Because we are so concerned about the preservation of America’s Bill of Rights, not to mention the rest of the U. S. Constitution, we were thrilled to learn of the efforts, and effectiveness of the Bill of Rights Institute.
We reached out to BRI President Dr. David Bobb about the group’s outreach with a few questions. What follows are our queries and his responses:
From what you’ve seen, how widely is the Bill of Rights taught in American schools?
The Bill of Rights Institute works with approximately one-quarter of the nation’s secondary school teachers in American history, civics, and social studies. Each teacher reaches on average 100 students per academic year. In most states, students in 5th, 8th, and 11th grades are taught American history. Unfortunately, while students might be exposed in one of those classes to the existence of the Constitution and the Bill of Rights, they are not learning the most basic ideas of the source of rights, government’s purpose, and—most importantly—why all of this matters. So the problem goes well beyond the fact that Americans can’t name the three branches of government, or any of the rights protected in the First Amendment. Rather, students are not being taught what’s at stake in American experiment, and how that experiment impacts each of them. These ideas, if learned at all, seem remote and uninteresting.
What do you hope to accomplish by focusing on free speech in your essay contest?
Free speech is the fulcrum of freedom itself. Without it, tyranny will win out. America’s Founders knew that if citizens are silenced by government, freedom will not last. The Bill of Rights Institute is convinced that as a society we must inculcate the habits of freedom of speech. Starting with college-aged students is too late. So by working with high school students we hope to prepare students for a lifelong commitment to free speech—so that by the time they are in college they demand viewpoint diversity. Currently the culture in academia is one of intolerance, and the only way to reverse that trend, we believe, is to have students in middle and high school own the principles of the Constitution, of which free speech is a lynchpin.
How many teachers and students have signed onto your project or done the essay contest in the past?
In 2016 some 27,000 students were engaged by BRI’s “We the Students” essay contest, with 6,000 of those students submitting essays. That marks a fifteen-fold increase in engagements since 2014, when about 1,700 students were engaged by the project.
What concerns you most about the response you’ve seen from various institutions recently on issues of free speech?

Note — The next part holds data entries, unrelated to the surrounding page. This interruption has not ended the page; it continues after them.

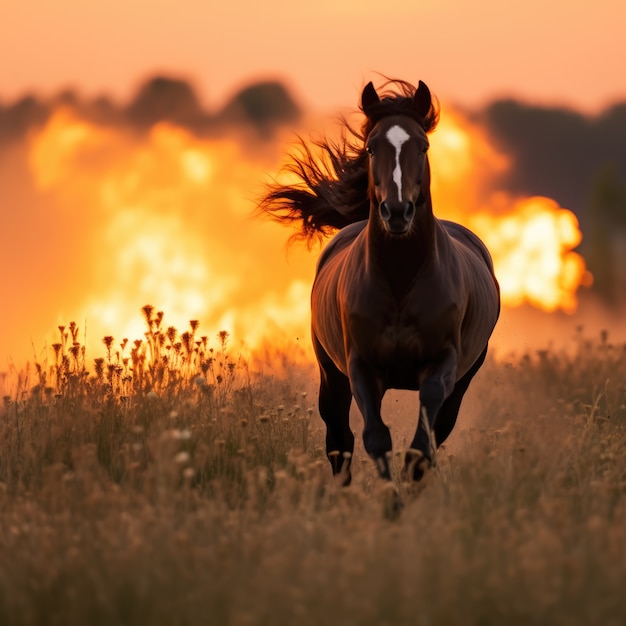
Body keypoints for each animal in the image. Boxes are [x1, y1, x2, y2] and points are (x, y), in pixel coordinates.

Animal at [258, 77, 498, 478]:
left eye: (423, 145)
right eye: (372, 147)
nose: (397, 212)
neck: (401, 282)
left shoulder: (444, 365)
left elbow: (421, 441)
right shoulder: (361, 367)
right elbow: (375, 438)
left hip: (464, 380)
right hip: (331, 375)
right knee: (339, 440)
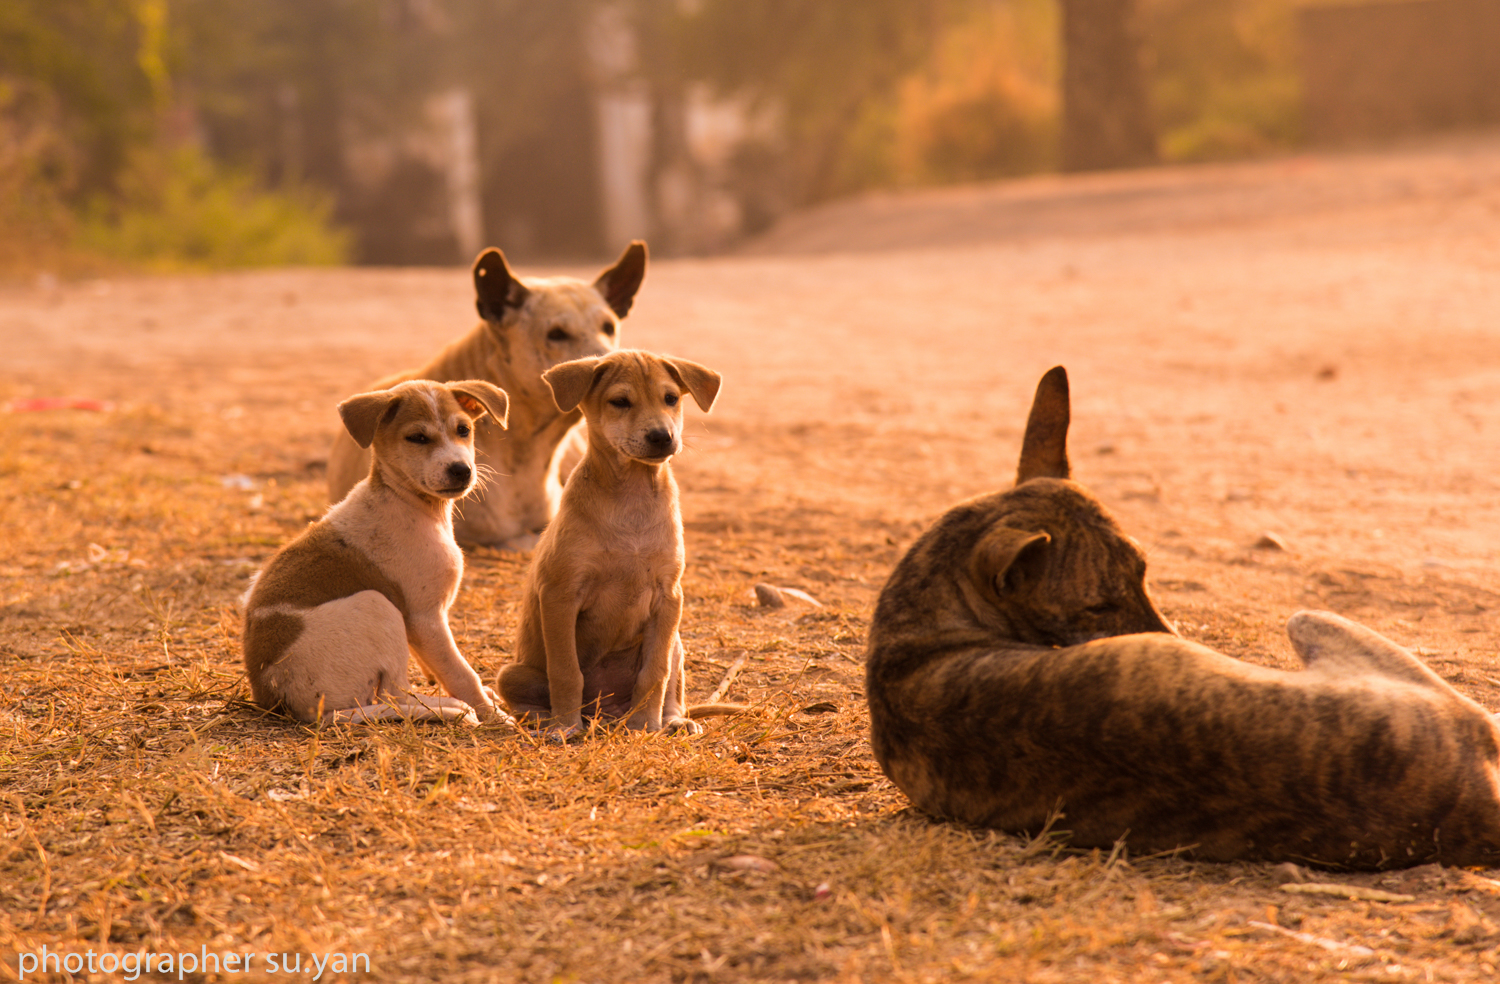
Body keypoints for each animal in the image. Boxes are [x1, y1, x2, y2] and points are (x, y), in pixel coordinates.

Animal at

The biggest concern is that students are beset with a real cognitive dissonance. They believe that they are for free speech, even while saying—as the recent Brookings Institution survey revealed—that violence against hate speech is justified (1 out 5 students affirmed this idea). What’s worse is the institutional response that we’ve seen all too often lately, which says, in effect, to students: It’s okay to shut down speakers with whom you disagree, or even inflict violence upon them, because words “wound,” and the emotional harm that might be inflicted on an audience should count for more than the harm done in restricting the free exchange of ideas. Institutions of higher education that allow students to get away with shutting down campus speakers, sometimes even violently, are teaching those students in a way that will have profoundly bad consequences for America’s future. We need courageous university leaders, and lately we’ve seen a lot of cowardice.
How are you able to connect with students on these important issues in a way that captures their attention?
The key thing is to invite students to have a say. Teenagers are trying to find their voice, and the Institute wishes to help them in this process. We also help them with preparation for their exams (Homework Help videos on YouTube), their debates (in a partnership with the National Speech and Debate Association, the largest such group in America), and their extracurriculars (in partnership with the Boy Scouts of America, where at the recently Jamboree we engaged more than 6,000 Scouts, 400 of whom earned merit badges with BRI). Students are quite naturally fans of free speech, so it’s a shame that as a nation we don’t do a better job of showing our young people why this matters to them—and to the nation as a whole. When students see that they are part of that larger, national debate, we find that often they respond beautifully.